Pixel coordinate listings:

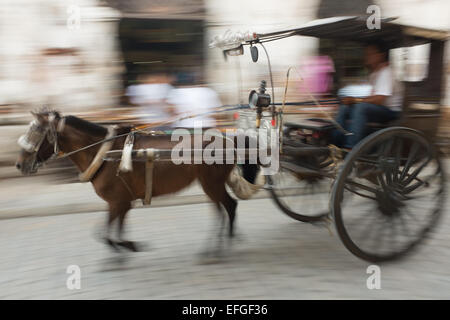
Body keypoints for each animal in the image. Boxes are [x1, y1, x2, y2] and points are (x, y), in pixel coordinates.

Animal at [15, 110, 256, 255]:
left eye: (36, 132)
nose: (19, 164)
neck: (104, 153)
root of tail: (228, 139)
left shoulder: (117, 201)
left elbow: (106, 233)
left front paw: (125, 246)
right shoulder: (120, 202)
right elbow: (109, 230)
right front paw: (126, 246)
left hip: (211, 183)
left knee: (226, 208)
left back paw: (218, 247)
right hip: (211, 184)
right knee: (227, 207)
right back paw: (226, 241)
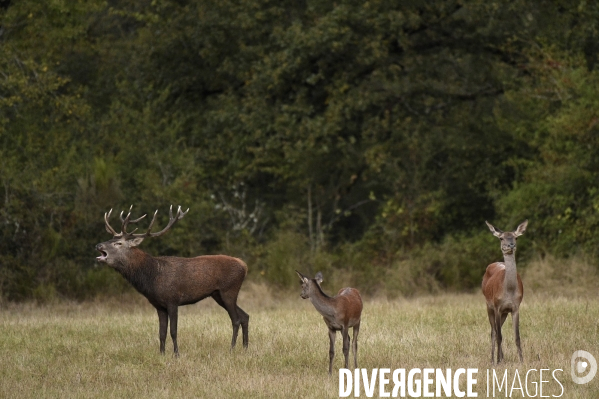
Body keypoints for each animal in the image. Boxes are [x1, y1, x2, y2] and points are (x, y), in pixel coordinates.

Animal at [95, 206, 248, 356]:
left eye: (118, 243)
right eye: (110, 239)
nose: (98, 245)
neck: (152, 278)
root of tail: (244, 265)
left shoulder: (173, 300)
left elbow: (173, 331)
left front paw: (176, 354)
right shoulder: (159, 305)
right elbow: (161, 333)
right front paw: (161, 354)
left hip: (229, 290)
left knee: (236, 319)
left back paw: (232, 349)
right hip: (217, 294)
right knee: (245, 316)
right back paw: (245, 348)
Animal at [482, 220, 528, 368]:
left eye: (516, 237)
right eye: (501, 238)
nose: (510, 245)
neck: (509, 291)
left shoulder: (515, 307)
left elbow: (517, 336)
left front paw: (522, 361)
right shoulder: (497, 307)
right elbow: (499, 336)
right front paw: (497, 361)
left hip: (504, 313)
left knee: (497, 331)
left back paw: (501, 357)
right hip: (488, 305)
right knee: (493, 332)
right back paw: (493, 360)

...

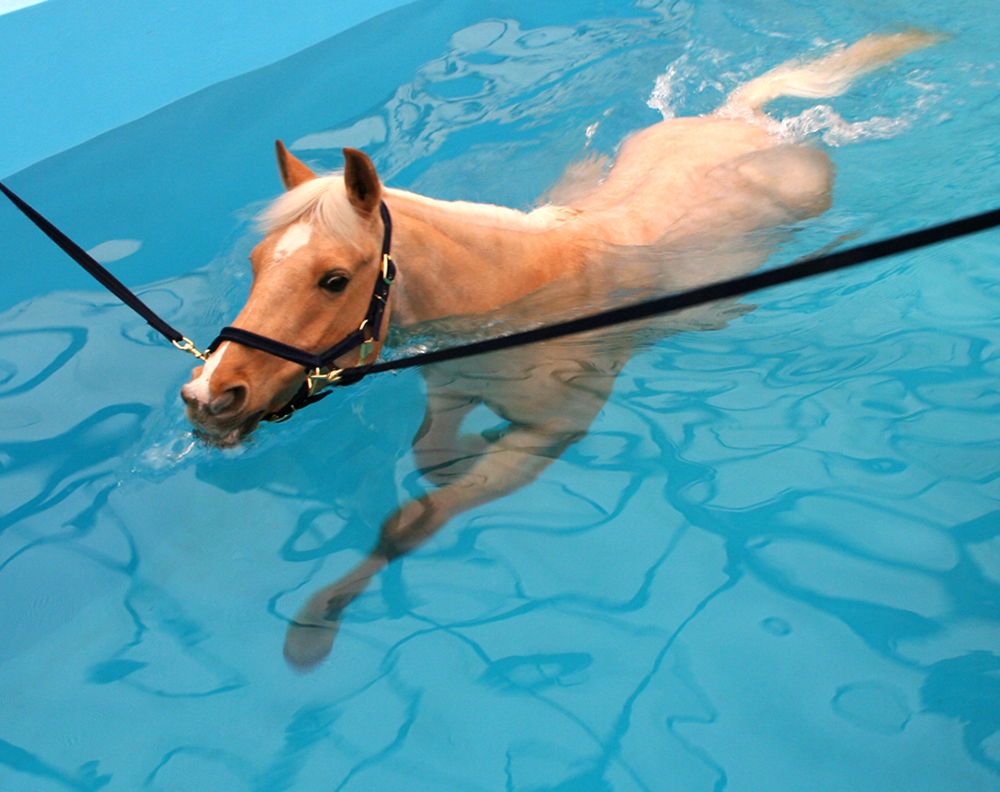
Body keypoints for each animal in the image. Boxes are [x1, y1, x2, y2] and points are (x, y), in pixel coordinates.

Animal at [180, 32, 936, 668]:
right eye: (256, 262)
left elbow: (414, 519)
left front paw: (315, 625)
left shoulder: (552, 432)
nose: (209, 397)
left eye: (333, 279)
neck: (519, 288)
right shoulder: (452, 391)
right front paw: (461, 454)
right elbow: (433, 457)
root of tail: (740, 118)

• _WHAT YOU SHOULD DO_
Looking at the data above, say how many lines contain the word "shoulder", with no added words.

• _ANSWER BOX_
8